With every move, policymakers must take the entire region into account, and yet decisions driven by ideology and globalist blinders cannot overshadow warnings from regional experts. “American foreign policy and political culture are often consumed by exaggeration, overreaction, and a crusading impulse,” Gerges notes, and as a result leaders get caught up in what he calls institutionalized narratives – the Cold War, the War on Terror – for political purposes. Fearing political backlash, US presidents resisted adjusting tactics, when they should instead confront their critics, using evidence to make a case for reforms to citizens.

Al Qaeda thrives on the polarization and fear in the US, and the threats waste tremendous US resources, by Gerges’ estimates, up to $5 trillion, not to mention the loss of life. The head of foreign operations for Al Qaeda in the Arab Peninsula admitted he did not mind if US operatives intercepted their plots as long as the US invests billions, losing its values and sense of purpose along the way.

Among the book’s most insightful sections is “The New Turkey,” describing its increasing assertiveness in charting a foreign policy course that’s not subservient to western interests. “With the revolutionary turmoil sweeping its neighborhood, Turkey’s role, weight, and influence are bound to expand and increase.” Among the most distressing reading is the chapter on “Israeli-Palestinian Peace.” Gerges outlines the declining relations and Israel’s stubborn prioritizing of provocative new settlements over peace negotiations. The US Congress lends strong bipartisan support for Israel, but that body’s public-approval rating hovers around 10 percent. The chapter could have benefited from strict adherence to chronological order and more detailed analysis on why Israel – labeled “the West’s spoiled child” by Turkish Prime Minister Recep Tayyip Erdoğan – can expect the US to be an increasingly less dependable partner.  Of course, that topic warrants a separate book.

One reason is that a year of turmoil and uprisings in Egypt, Tunisia, Libya and Syria are uprooting old alliances. Unilateral action against Iraq motivated nations in the region to act likewise in protecting their own interests. The US also announced a shift in national security at the start of 2012 – promising to assist in global security but with “of necessity rebalance toward the Asia-Pacific region.” Shrill calls to reduce the nation’s debt will affect defense spending, and the Middle East suddenly became just another trouble spot. 

Oddly, dysfunctional politics in the US has made presidents from different parties seem very much alike. Obama’s approach, putting the Israeli-Palestinian negotiations on pause, could reflect the frustrations of Americans. Americans, focused on their own aging population and economic troubles, are weary of foreign policy, let alone war.

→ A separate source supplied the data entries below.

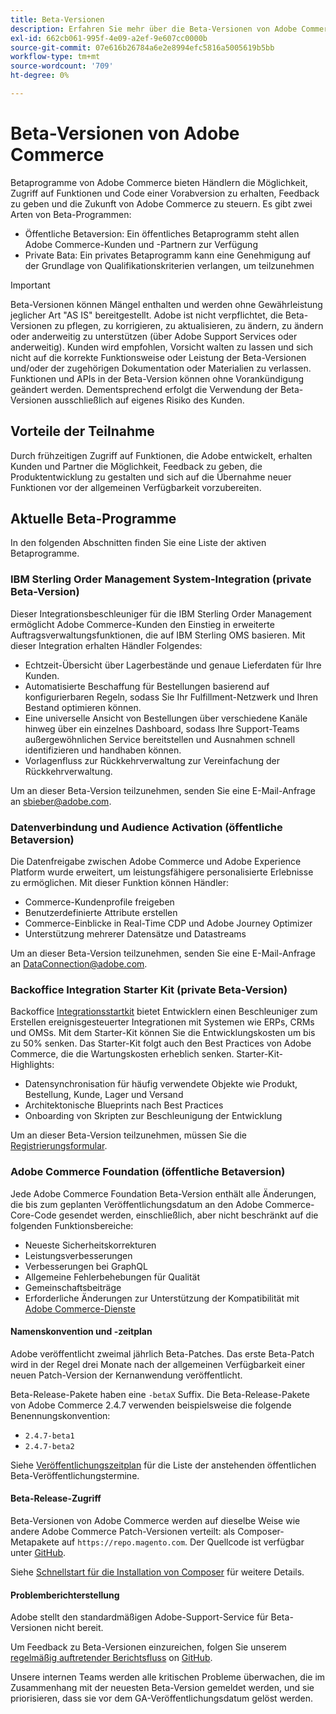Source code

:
 ```yaml
---
title: Beta-Versionen
description: Erfahren Sie mehr über die Beta-Versionen von Adobe Commerce und wie Sie teilnehmen können.
exl-id: 662cb061-995f-4e09-a2ef-9e607cc0000b
source-git-commit: 07e616b26784a6e2e8994efc5816a5005619b5bb
workflow-type: tm+mt
source-wordcount: '709'
ht-degree: 0%

---
```


# Beta-Versionen von Adobe Commerce

Betaprogramme von Adobe Commerce bieten Händlern die Möglichkeit, Zugriff auf Funktionen und Code einer Vorabversion zu erhalten, Feedback zu geben und die Zukunft von Adobe Commerce zu steuern. Es gibt zwei Arten von Beta-Programmen:

- Öffentliche Betaversion: Ein öffentliches Betaprogramm steht allen Adobe Commerce-Kunden und -Partnern zur Verfügung
- Private Bata: Ein privates Betaprogramm kann eine Genehmigung auf der Grundlage von Qualifikationskriterien verlangen, um teilzunehmen

>[!IMPORTANT]
>
>Beta-Versionen können Mängel enthalten und werden ohne Gewährleistung jeglicher Art &quot;AS IS&quot; bereitgestellt. Adobe ist nicht verpflichtet, die Beta-Versionen zu pflegen, zu korrigieren, zu aktualisieren, zu ändern, zu ändern oder anderweitig zu unterstützen (über Adobe Support Services oder anderweitig). Kunden wird empfohlen, Vorsicht walten zu lassen und sich nicht auf die korrekte Funktionsweise oder Leistung der Beta-Versionen und/oder der zugehörigen Dokumentation oder Materialien zu verlassen. Funktionen und APIs in der Beta-Version können ohne Vorankündigung geändert werden. Dementsprechend erfolgt die Verwendung der Beta-Versionen ausschließlich auf eigenes Risiko des Kunden.

## Vorteile der Teilnahme

Durch frühzeitigen Zugriff auf Funktionen, die Adobe entwickelt, erhalten Kunden und Partner die Möglichkeit, Feedback zu geben, die Produktentwicklung zu gestalten und sich auf die Übernahme neuer Funktionen vor der allgemeinen Verfügbarkeit vorzubereiten.

## Aktuelle Beta-Programme

In den folgenden Abschnitten finden Sie eine Liste der aktiven Betaprogramme.

### IBM Sterling Order Management System-Integration (private Beta-Version)

Dieser Integrationsbeschleuniger für die IBM Sterling Order Management ermöglicht Adobe Commerce-Kunden den Einstieg in erweiterte Auftragsverwaltungsfunktionen, die auf IBM Sterling OMS basieren. Mit dieser Integration erhalten Händler Folgendes:
- Echtzeit-Übersicht über Lagerbestände und genaue Lieferdaten für Ihre Kunden.
- Automatisierte Beschaffung für Bestellungen basierend auf konfigurierbaren Regeln, sodass Sie Ihr Fulfillment-Netzwerk und Ihren Bestand optimieren können.
- Eine universelle Ansicht von Bestellungen über verschiedene Kanäle hinweg über ein einzelnes Dashboard, sodass Ihre Support-Teams außergewöhnlichen Service bereitstellen und Ausnahmen schnell identifizieren und handhaben können.
- Vorlagenfluss zur Rückkehrverwaltung zur Vereinfachung der Rückkehrverwaltung.

Um an dieser Beta-Version teilzunehmen, senden Sie eine E-Mail-Anfrage an [sbieber@adobe.com](mailto:sbieber@adobe.com).

### Datenverbindung und Audience Activation (öffentliche Betaversion)

Die Datenfreigabe zwischen Adobe Commerce und Adobe Experience Platform wurde erweitert, um leistungsfähigere personalisierte Erlebnisse zu ermöglichen. Mit dieser Funktion können Händler:
- Commerce-Kundenprofile freigeben
- Benutzerdefinierte Attribute erstellen
- Commerce-Einblicke in Real-Time CDP und Adobe Journey Optimizer
- Unterstützung mehrerer Datensätze und Datastreams

Um an dieser Beta-Version teilzunehmen, senden Sie eine E-Mail-Anfrage an [DataConnection@adobe.com](mailto:DataConnection@adobe.com).

### Backoffice Integration Starter Kit (private Beta-Version)

Backoffice [Integrationsstartkit](https://developer-stage.adobe.com/commerce/extensibility/app-development/starter-kit/) bietet Entwicklern einen Beschleuniger zum Erstellen ereignisgesteuerter Integrationen mit Systemen wie ERPs, CRMs und OMSs. Mit dem Starter-Kit können Sie die Entwicklungskosten um bis zu 50% senken. Das Starter-Kit folgt auch den Best Practices von Adobe Commerce, die die Wartungskosten erheblich senken. Starter-Kit-Highlights:
- Datensynchronisation für häufig verwendete Objekte wie Produkt, Bestellung, Kunde, Lager und Versand
- Architektonische Blueprints nach Best Practices
- Onboarding von Skripten zur Beschleunigung der Entwicklung

Um an dieser Beta-Version teilzunehmen, müssen Sie die [Registrierungsformular](https://forms.office.com/r/YbYArqE3DT).

### Adobe Commerce Foundation (öffentliche Betaversion)

Jede Adobe Commerce Foundation Beta-Version enthält alle Änderungen, die bis zum geplanten Veröffentlichungsdatum an den Adobe Commerce-Core-Code gesendet werden, einschließlich, aber nicht beschränkt auf die folgenden Funktionsbereiche:

- Neueste Sicherheitskorrekturen
- Leistungsverbesserungen
- Verbesserungen bei GraphQL
- Allgemeine Fehlerbehebungen für Qualität
- Gemeinschaftsbeiträge
- Erforderliche Änderungen zur Unterstützung der Kompatibilität mit [Adobe Commerce-Dienste](https://experienceleague.adobe.com/docs/commerce-merchant-services/user-guides/home.html)

#### Namenskonvention und -zeitplan

Adobe veröffentlicht zweimal jährlich Beta-Patches. Das erste Beta-Patch wird in der Regel drei Monate nach der allgemeinen Verfügbarkeit einer neuen Patch-Version der Kernanwendung veröffentlicht.

Beta-Release-Pakete haben eine `-betaX` Suffix. Die Beta-Release-Pakete von Adobe Commerce 2.4.7 verwenden beispielsweise die folgende Benennungskonvention:

- `2.4.7-beta1`
- `2.4.7-beta2`

Siehe [Veröffentlichungszeitplan](schedule.md) für die Liste der anstehenden öffentlichen Beta-Veröffentlichungstermine.


#### Beta-Release-Zugriff

Beta-Versionen von Adobe Commerce werden auf dieselbe Weise wie andere Adobe Commerce Patch-Versionen verteilt: als Composer-Metapakete auf `https://repo.magento.com`. Der Quellcode ist verfügbar unter [GitHub](https://github.com/magento/magento2).

Siehe [Schnellstart für die Installation von Composer](../installation/composer.md) für weitere Details.

#### Problemberichterstellung

Adobe stellt den standardmäßigen Adobe-Support-Service für Beta-Versionen nicht bereit.

Um Feedback zu Beta-Versionen einzureichen, folgen Sie unserem [regelmäßig auftretender Berichtsfluss](https://developer.adobe.com/commerce/contributor/guides/code-contributions/) on [GitHub](https://github.com/magento/magento2).

Unsere internen Teams werden alle kritischen Probleme überwachen, die im Zusammenhang mit der neuesten Beta-Version gemeldet werden, und sie priorisieren, dass sie vor dem GA-Veröffentlichungsdatum gelöst werden.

They expect the two sides, after years of conflict, to yearn for peace and compromise. Americans are not about to blame Obama, Bush or any other individual president for the quagmire.

Obama’s offense is that he’s been more ordinary than extraordinary. He has clung to middle ground time and time again, shoving aside loftier, worthy goals and giving up too quickly. “While Obama has used hard and soft power to undo the damage caused by his predecessor, he has not tapped in the presidency’s extraordinary power to bring about change and stir hope, nor has he fully engaged the current extraordinary events in the Middle East,” concludes Gerges.      

Gerges refrains from supporting Obama’s opponent in the November election, and points out that with balanced, forward-looking policies, the US could have more positive influence in the Middle East: “the test of this president will be whether or not he can realign US foreign policy with progressive and democratic voices in the region.”

For the time being, perhaps doing nothing is the better course than more of the same.  Events in the Middle East have not yet gained traction as a dividing issue in the presidential campaign, and that’s probably fortunate for the region. US leaders, policymakers and citizens can regroup, learn more about the region, assess US failures and develop new strategies for a fast-changing and uncertain landscape.

His book analyzing the US role in the Middle East in recent years is must reading for anyone who cares about the region.